Given records:

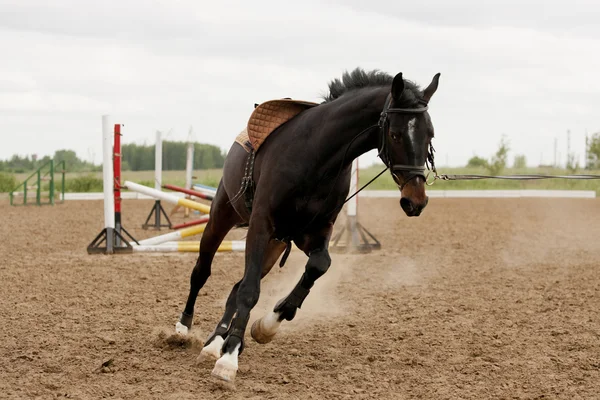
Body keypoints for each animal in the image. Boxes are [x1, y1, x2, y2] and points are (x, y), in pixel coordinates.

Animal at [173, 67, 440, 382]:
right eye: (396, 134)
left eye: (430, 134)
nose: (416, 200)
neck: (316, 156)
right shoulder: (260, 226)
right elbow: (250, 291)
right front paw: (229, 358)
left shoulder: (315, 232)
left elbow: (317, 266)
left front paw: (267, 325)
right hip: (221, 218)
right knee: (202, 272)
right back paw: (184, 330)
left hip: (274, 246)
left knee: (235, 288)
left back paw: (216, 342)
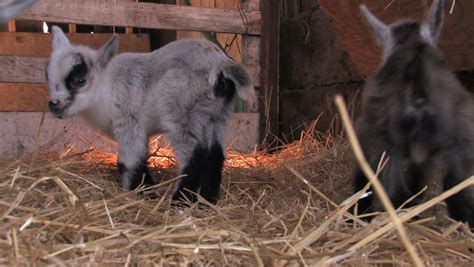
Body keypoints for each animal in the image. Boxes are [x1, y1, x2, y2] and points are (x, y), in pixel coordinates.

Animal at [47, 26, 256, 205]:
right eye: (48, 77)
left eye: (80, 81)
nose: (53, 105)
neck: (107, 85)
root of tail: (220, 63)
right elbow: (141, 158)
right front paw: (146, 191)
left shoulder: (128, 124)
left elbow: (129, 162)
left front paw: (140, 193)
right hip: (215, 115)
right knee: (215, 155)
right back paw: (207, 201)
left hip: (181, 113)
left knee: (194, 155)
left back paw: (179, 202)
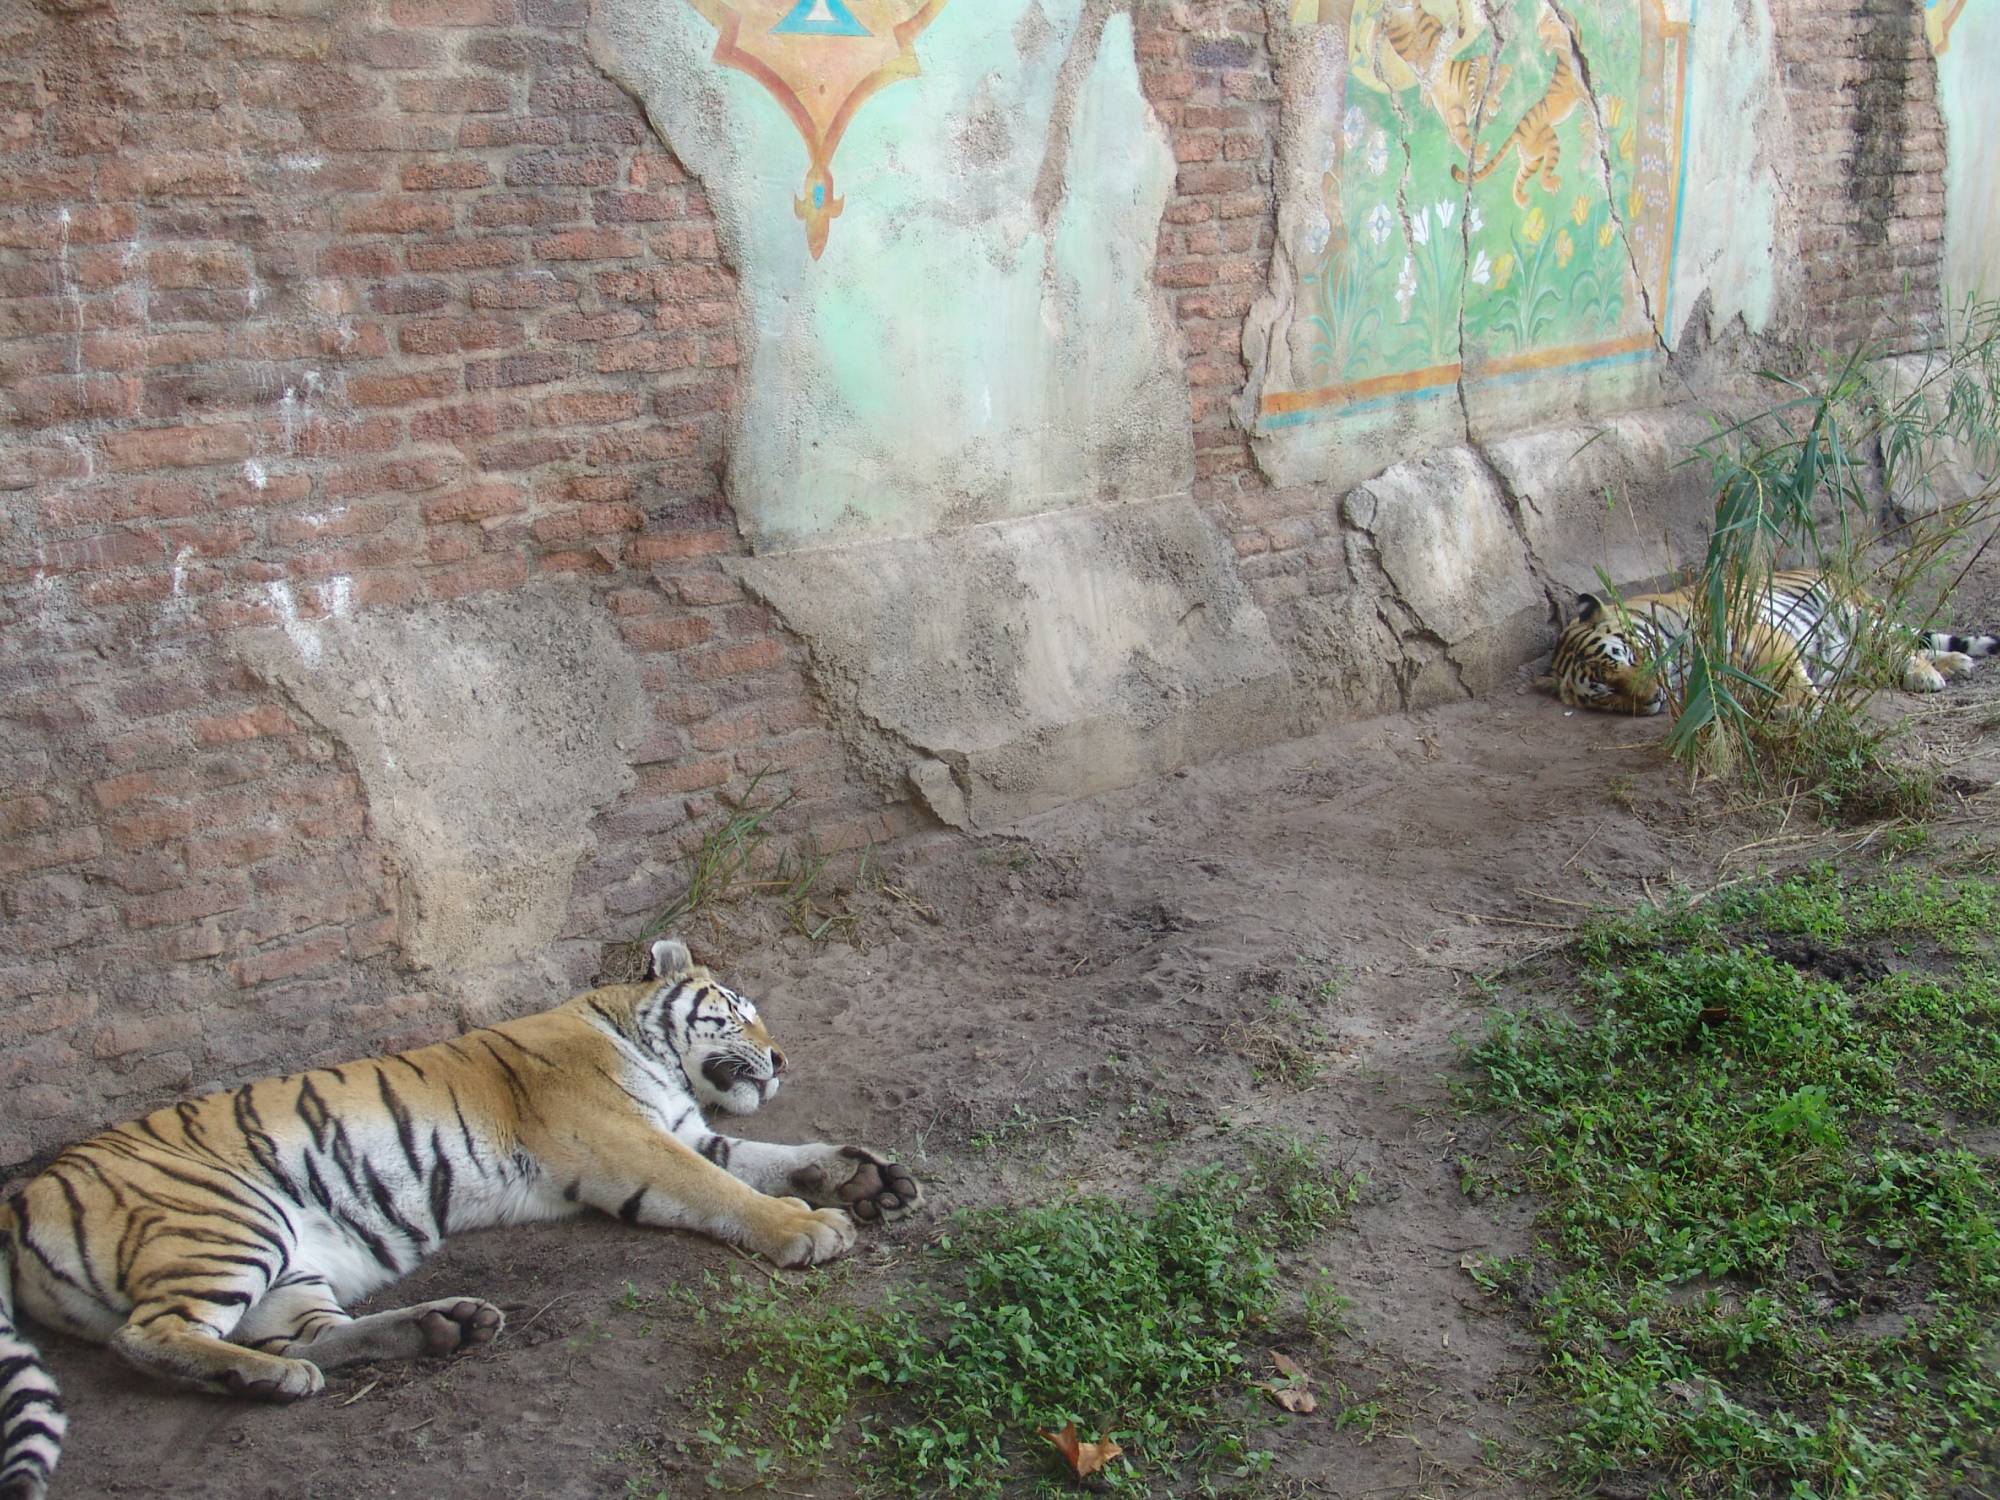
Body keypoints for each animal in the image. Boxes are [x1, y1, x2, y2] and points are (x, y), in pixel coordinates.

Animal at [0, 940, 920, 1500]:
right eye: (734, 1008)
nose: (783, 1057)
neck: (638, 1040)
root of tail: (23, 1193)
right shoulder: (630, 1142)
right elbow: (729, 1191)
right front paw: (810, 1229)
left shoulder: (686, 1131)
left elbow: (769, 1155)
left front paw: (867, 1176)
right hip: (227, 1222)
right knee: (147, 1336)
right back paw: (270, 1376)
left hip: (291, 1266)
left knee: (305, 1337)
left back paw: (432, 1331)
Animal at [1448, 5, 1584, 212]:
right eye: (1543, 21)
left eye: (1549, 20)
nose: (1538, 30)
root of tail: (1517, 131)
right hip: (1548, 140)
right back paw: (1550, 184)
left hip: (1531, 157)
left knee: (1520, 178)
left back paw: (1521, 200)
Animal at [1536, 568, 1992, 724]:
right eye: (1605, 693)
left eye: (1628, 656)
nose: (1651, 698)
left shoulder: (1758, 633)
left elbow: (1787, 674)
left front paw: (1806, 707)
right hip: (1849, 653)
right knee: (1886, 655)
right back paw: (1956, 663)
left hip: (1859, 619)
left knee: (1900, 646)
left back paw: (1931, 672)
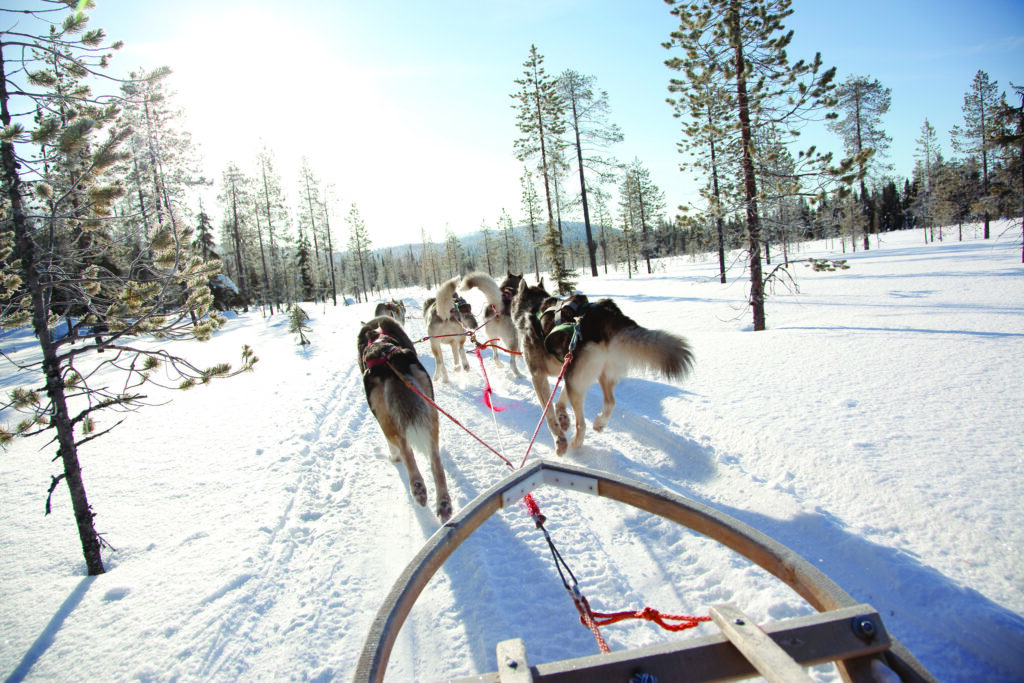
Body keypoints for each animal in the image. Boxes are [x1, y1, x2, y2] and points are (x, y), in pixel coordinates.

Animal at [358, 317, 450, 520]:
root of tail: (388, 360)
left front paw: (394, 457)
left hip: (385, 417)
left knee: (403, 445)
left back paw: (417, 486)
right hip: (430, 407)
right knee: (435, 460)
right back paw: (443, 503)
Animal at [512, 278, 696, 458]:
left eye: (512, 299)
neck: (533, 308)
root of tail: (607, 314)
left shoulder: (539, 376)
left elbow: (549, 414)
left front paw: (559, 438)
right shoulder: (567, 369)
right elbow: (560, 400)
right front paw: (563, 415)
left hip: (576, 380)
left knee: (582, 424)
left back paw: (575, 443)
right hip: (597, 374)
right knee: (610, 402)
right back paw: (599, 422)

Work item:
Set out every line from the material that contains the string "tail".

Solution to this problem:
root of tail: (220, 63)
root of tail: (23, 1193)
root of tail: (1517, 131)
root of tail: (388, 360)
root of tail: (607, 314)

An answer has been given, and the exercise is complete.